Clone and publish the project locally
git clone git@github.com:knshiro/slushy.git
sbt publish-local
Add dependency to build.sbt
libraryDependencies ++= "me.ugo" %% "slushy" % "0.0.1-SNAPSHOT"
Use it!
import me.ugo.slushy.crawler._
import com.netaporter.uri.dsl._
val crawler = Crawler("http://employment.en-japan.com/", 10) { page =>
println("Parsed: " + page.url)
}
Await.ready(crawler.crawl(), Duration.Inf)
import me.ugo.slushy.crawler._
import me.ugo.slushy.scraper._
import com.netaporter.uri.dsl._
import scala.concurrent.Await
import scala.concurrent.duration._
import scala.concurrent.ExecutionContext.Implicits._
val crawler = new Crawler with UrlStorageBloomFilter with SitemapCrawler with EmailCrawler {
override def startUrls: Seq[Uri] = List("http://employment.en-japan.com/")
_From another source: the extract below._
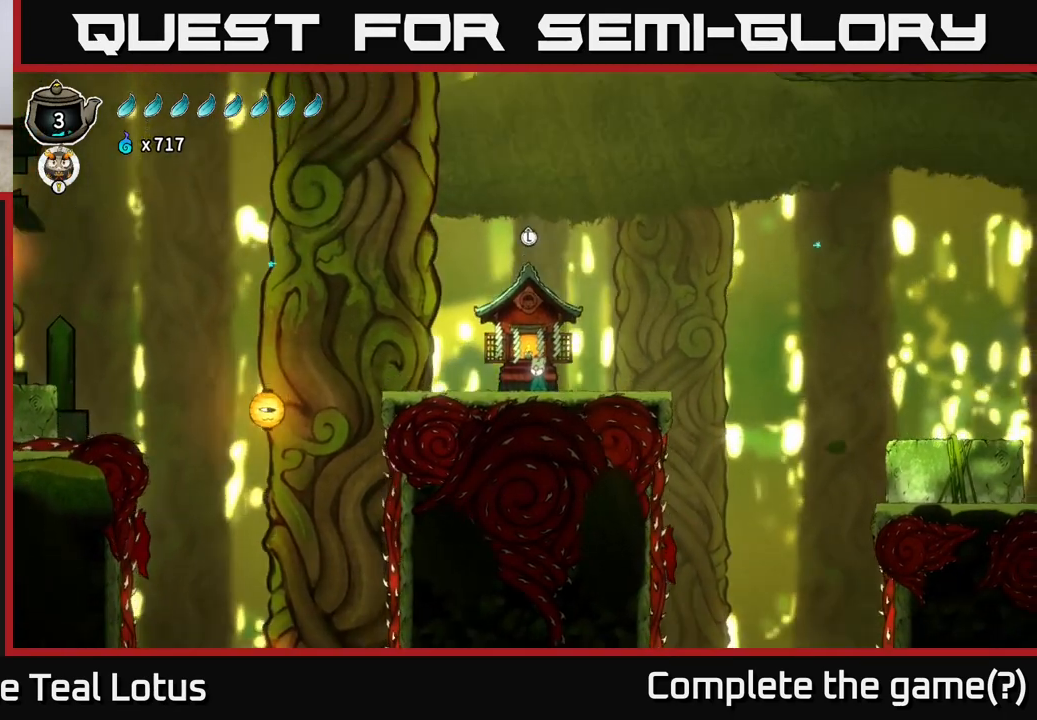
{"buttons": ["A"], "left_stick": "center", "right_stick": "center", "events": [[350, "A", "down"]]}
override val scraper: Scraper = new ThrottledHttpScraper(Frequency(3,100.millis))
onStart {
println("Crawling started! ")
}
onLinkFound { link =>
println("Found link: " + link)
}
onReceivedPage { page =>
println("Received page: " + page.url)
println(page.doc.body().text)
}
onEmailFound { email =>
println("Found email:" + email)
}
onReceivedPage { page =>
println("I'm not just going to print the body of this page")
println("The title is: " + page.doc.title())
}
}
Await.ready(crawler.crawl(), Duration.Inf)
}